The approach is to find the minimum divisor from 1 to the maximum element of the input array. We keep on selecting the divisor until we get the result.

**Approach :**

- First, find the maximum element from the given array, say ‘mx’.
- Declare a variable ‘sum’ which will store the sum of the modified array.
- Now iterate from 1 to ‘mx’ with the help of the iterator pointer ‘i’.
- Make ‘sum’ = 0 in every iteration of ‘i’.
- Make an iteration to iterate through the array ‘arr’ with an iterator pointer ‘j’ from 0 to the size of the 'N’.
- Modify every element of ‘arr’ by dividing element by ‘i’ and taking the ceil value from it and storing the values in 'modifiedValue'.
- Store the sum of the modified elements.

- If the ‘sum’ is smaller than or equal to the given integer ‘limit’ then break the iteration.

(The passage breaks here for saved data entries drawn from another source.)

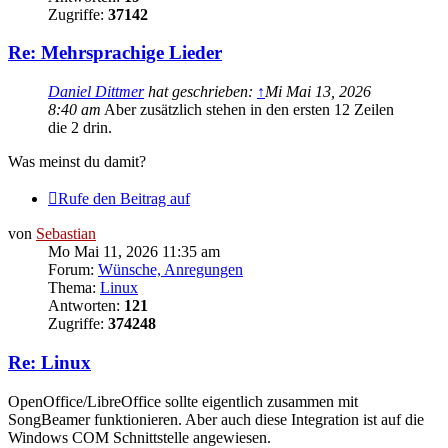
Zugriffe:
37142
Re: Mehrsprachige Lieder
Daniel Dittmer
hat geschrieben:
↑
Mi Mai 13, 2026
8:40 am
Aber zusätzlich stehen in den ersten 12 Zeilen
die 2 drin.
Was meinst du damit?
Rufe den Beitrag auf
von
Sebastian
Mo Mai 11, 2026 11:35 am
Forum:
Wünsche, Anregungen
Thema:
Linux
Antworten:
121
Zugriffe:
374248
Re: Linux
OpenOffice/LibreOffice sollte eigentlich zusammen mit
SongBeamer funktionieren. Aber auch diese Integration ist auf die
Windows COM Schnittstelle angewiesen.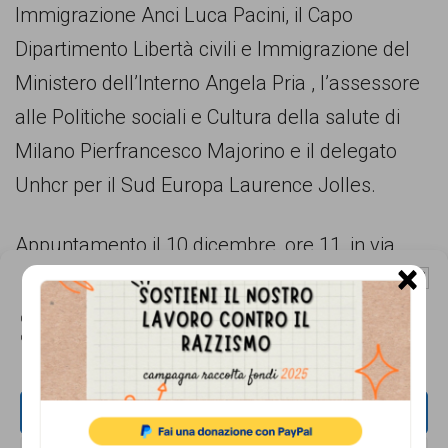
persone,
Immigrazione Anci Luca Pacini, il Capo
associazioni
Dipartimento Libertà civili e Immigrazione del
e
Ministero dell’Interno Angela Pria , l’assessore
movimenti
alle Politiche sociali e Cultura della salute di
che
Milano Pierfrancesco Majorino e il delegato
si
Unhcr per il Sud Europa Laurence Jolles.
battono
per
Appuntamento il 10 dicembre, ore 11, in via
×
le
Vivaio 7, Milano.
Gestisci Consenso Cookie
pari
Questo sito fa uso di cookie, anche di terze parti, ma non utilizza alcun cookie
Per maggiori informazioni:
di profilazione.
opportunità
http://www.serviziocentrale.it/
e
la
ACCETTA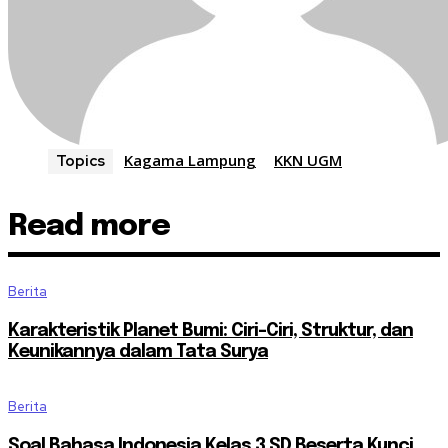
Kagama Lampung
KKN UGM
Topics
Read more
Berita
Karakteristik Planet Bumi: Ciri-Ciri, Struktur, dan
Keunikannya dalam Tata Surya
Berita
Soal Bahasa Indonesia Kelas 3 SD Beserta Kunci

- Return ‘i’ to the function.

Approach 2

The idea is to optimize the search space which is from 1 to 10 ^ 6 by using the binary search technique. Calculate the mid for every search space and accordingly adjust the high and low values.

**Approach :**

- First, calculate the maximum element from the array and store it in a variable, say ‘maxDiv’.
- Initialize the variable ‘minDiv’ to 1, ‘sum’ to 0, and ‘divisor’ to -1.
- Iterate while ‘minDiv’ < ‘maxDiv’.
- Calculate the middle value of ‘minDiv’ and ‘maxDiv’ and store it in a variable, say ‘mid’.
- Make ‘sum’ to 0 for every iteration.
- Make an iteration to iterate over the given array.
- Store the sum of the values of the given array modified as ceil of (arr[i] / mid).

- If the ‘sum’ is found to be greater than the ‘limit’, then make ‘minDiv’ to ‘mid’ + 1.
- Else make ‘maxDiv’ to ‘mid’ - 1 and store the value of ‘mid’ in ‘divisor’.

- Return ‘divisor’ to the given function.